Au volant de sa Williams-Renault, le pilote anglais chevronné Nigel Mansell a marqué de son empreinte la saison 1992 de Formule 1. À 39 ans, il a remporté le titre mondial avant même la fin de la saison, écrasant littéralement la concurrence.
Il y a trente et un ans aujourd'hui, Nigel Mansell remportait son unique titre de champion du monde de Formule 1 lors du Grand Prix de Hongrie. Au cours de la saison 1992, le Britannique a dominé comme peu d'autres avant lui, décrochant 14 pole positions. Seuls son coéquipier chez Williams, Riccardo Patrese, et Ayrton Senna ont réussi à le devancer lors des 16 courses restantes. En comparaison, le record de Sebastian Vettel, avec 15 pole positions en 2011, a été établi sur un calendrier de 20 courses, ce qui souligne à quel point l'exploit de Mansell était remarquable.
En 1992, Mansell a également établi un nouveau record du nombre de victoires en une seule saison, avec neuf victoires. Au volant de la FW14B-Renault, il a laissé derrière lui des rivaux tels que Michael Schumacher, Gerhard Berger et Senna.
La saison a commencé de manière explosive pour le natif d'Upton-upon-Severn. Il a remporté les cinq premiers Grands Prix – Kyalami, Mexico, Interlagos, Barcelone et Imola – chacun depuis la pole position.
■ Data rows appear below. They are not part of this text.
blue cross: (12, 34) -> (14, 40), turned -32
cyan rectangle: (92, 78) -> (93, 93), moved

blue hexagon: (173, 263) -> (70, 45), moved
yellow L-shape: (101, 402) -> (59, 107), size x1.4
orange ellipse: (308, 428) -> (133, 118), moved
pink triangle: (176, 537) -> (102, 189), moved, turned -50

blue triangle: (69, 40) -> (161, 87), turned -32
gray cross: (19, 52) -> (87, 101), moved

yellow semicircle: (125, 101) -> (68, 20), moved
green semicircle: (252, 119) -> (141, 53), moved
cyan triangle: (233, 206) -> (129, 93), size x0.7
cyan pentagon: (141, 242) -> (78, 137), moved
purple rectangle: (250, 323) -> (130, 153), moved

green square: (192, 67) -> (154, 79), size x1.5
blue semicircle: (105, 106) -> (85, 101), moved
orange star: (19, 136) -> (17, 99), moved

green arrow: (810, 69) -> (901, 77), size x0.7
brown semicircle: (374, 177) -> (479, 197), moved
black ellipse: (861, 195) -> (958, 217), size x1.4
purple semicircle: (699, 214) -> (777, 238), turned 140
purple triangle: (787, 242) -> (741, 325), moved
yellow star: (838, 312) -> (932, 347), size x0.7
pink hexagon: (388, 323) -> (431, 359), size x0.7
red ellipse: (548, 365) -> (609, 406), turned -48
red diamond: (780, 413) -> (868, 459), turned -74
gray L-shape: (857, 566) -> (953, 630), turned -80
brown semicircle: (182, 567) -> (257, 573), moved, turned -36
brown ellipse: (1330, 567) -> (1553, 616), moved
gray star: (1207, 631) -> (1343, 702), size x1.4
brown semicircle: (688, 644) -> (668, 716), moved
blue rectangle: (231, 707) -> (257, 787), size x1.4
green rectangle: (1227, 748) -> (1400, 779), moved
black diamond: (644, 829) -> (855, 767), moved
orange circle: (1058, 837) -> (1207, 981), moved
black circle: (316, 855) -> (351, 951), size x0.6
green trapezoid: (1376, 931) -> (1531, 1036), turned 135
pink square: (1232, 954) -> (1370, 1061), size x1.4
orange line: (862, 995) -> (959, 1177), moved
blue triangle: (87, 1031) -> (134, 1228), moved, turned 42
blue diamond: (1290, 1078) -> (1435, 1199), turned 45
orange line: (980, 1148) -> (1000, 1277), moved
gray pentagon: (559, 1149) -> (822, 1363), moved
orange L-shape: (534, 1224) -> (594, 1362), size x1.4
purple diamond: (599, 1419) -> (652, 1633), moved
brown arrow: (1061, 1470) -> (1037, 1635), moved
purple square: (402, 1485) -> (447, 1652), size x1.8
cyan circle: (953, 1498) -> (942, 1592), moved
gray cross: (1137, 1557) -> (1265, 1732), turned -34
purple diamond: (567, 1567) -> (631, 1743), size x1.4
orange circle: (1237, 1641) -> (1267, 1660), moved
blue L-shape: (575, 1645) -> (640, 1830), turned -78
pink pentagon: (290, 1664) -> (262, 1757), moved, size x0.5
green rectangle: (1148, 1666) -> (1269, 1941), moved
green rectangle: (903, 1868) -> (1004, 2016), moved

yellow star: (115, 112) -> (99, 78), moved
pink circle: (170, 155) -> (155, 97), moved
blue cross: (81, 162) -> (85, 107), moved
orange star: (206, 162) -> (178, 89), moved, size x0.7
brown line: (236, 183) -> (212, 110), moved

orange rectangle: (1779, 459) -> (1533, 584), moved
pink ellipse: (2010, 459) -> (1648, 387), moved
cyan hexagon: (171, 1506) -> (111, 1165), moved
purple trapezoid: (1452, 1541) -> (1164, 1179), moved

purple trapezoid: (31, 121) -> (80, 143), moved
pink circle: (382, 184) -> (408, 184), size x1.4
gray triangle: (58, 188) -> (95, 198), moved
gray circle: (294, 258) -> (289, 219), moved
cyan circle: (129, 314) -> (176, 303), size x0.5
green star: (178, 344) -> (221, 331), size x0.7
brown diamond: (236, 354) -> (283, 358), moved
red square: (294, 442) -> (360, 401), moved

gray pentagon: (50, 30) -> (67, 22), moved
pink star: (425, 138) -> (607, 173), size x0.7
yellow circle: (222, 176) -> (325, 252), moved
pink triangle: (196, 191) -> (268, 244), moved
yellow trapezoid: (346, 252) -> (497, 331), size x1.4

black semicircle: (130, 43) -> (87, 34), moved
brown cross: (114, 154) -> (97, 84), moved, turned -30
Il a ensuite battu le record du circuit de Monaco pour décrocher la pole à Monte-Carlo, avant d'être dépassé par Senna à dix tours de l'arrivée après avoir mené la majeure partie de la course. Une sixième pole position consécutive plus tard dans l'année établit un nouveau record, qui sera dépassé par Alain Prost en 1993 et Lewis Hamilton en 2015 avec sept pole positions. Le Canada marque la première erreur de Mansell. Parti en troisième position, il sort de la piste au 15e tour alors qu'il se battait avec Senna et accuse le Brésilien d'être responsable de l'incident. Il s'est toutefois rapidement remis et a continué à dominer à Magny-Cours, Silverstone et Hockenheim, ajoutant trois poles et trois victoires à son palmarès. Lors de sa course à domicile en Grande-Bretagne, il devançait Patrese de deux secondes lors des qualifications et a mené chacun des 59 tours, suscitant l'enthousiasme du public : la Formule 1 avait un roi, et c'était Nigel Mansell.
À l'approche de la Hongrie, Mansell devançait Patrese de 46 points (86 contre 40) et pouvait devenir le champion le plus rapide de l'histoire en devançant son coéquipier de quatre points. « S'il vous plaît, ne m'en parlez pas », a-t-il déclaré à la presse, essayant de désamorcer la pression et se rappelant la déception de 1986, lorsqu'il avait perdu le titre au profit d'Alain Prost lors de la dernière course.
Patrese s'est qualifié devant lui en première ligne, et un mauvais départ a laissé Mansell coincé dans le trafic. Il s'est battu pour remonter tandis que Patrese menait jusqu'au 38e tour, où une glissade l'a fait reculer. Le moteur de Patrese est tombé en panne au 56e tour, laissant Mansell avec seulement besoin d'un podium, qu'il a obtenu en terminant deuxième derrière Senna. À 39 ans, il est devenu champion du monde.
Mansell a ajouté une autre deuxième place à Spa, où Schumacher a remporté sa première victoire, puis a connu des abandons en Italie, au Japon et en Australie, ponctués par une dernière victoire à Estoril. Il a également établi deux nouveaux tours les plus rapides en qualifications lors de ces quatre derniers week-ends. Ses huit tours les plus rapides cette année-là, soit la moitié des courses, ont mis en évidence sa domination individuelle, même si la supériorité de la Williams FW14B était évidente. Le coéquipier de Mansell n'a récolté que 52 points. Longtemps considéré comme un pilote de second plan, Mansell a vu sa fortune changer après avoir rejoint Williams en 1985. Il n'a obtenu qu'une seule pole position et aucune victoire au cours de ses cinq premières saisons, mais a terminé trois fois deuxième du championnat (1986, 1987 et 1991). En 1992, cependant, il a accumulé 108 points, le total le plus élevé jamais enregistré en 19 ans d'histoire du format à 16 courses.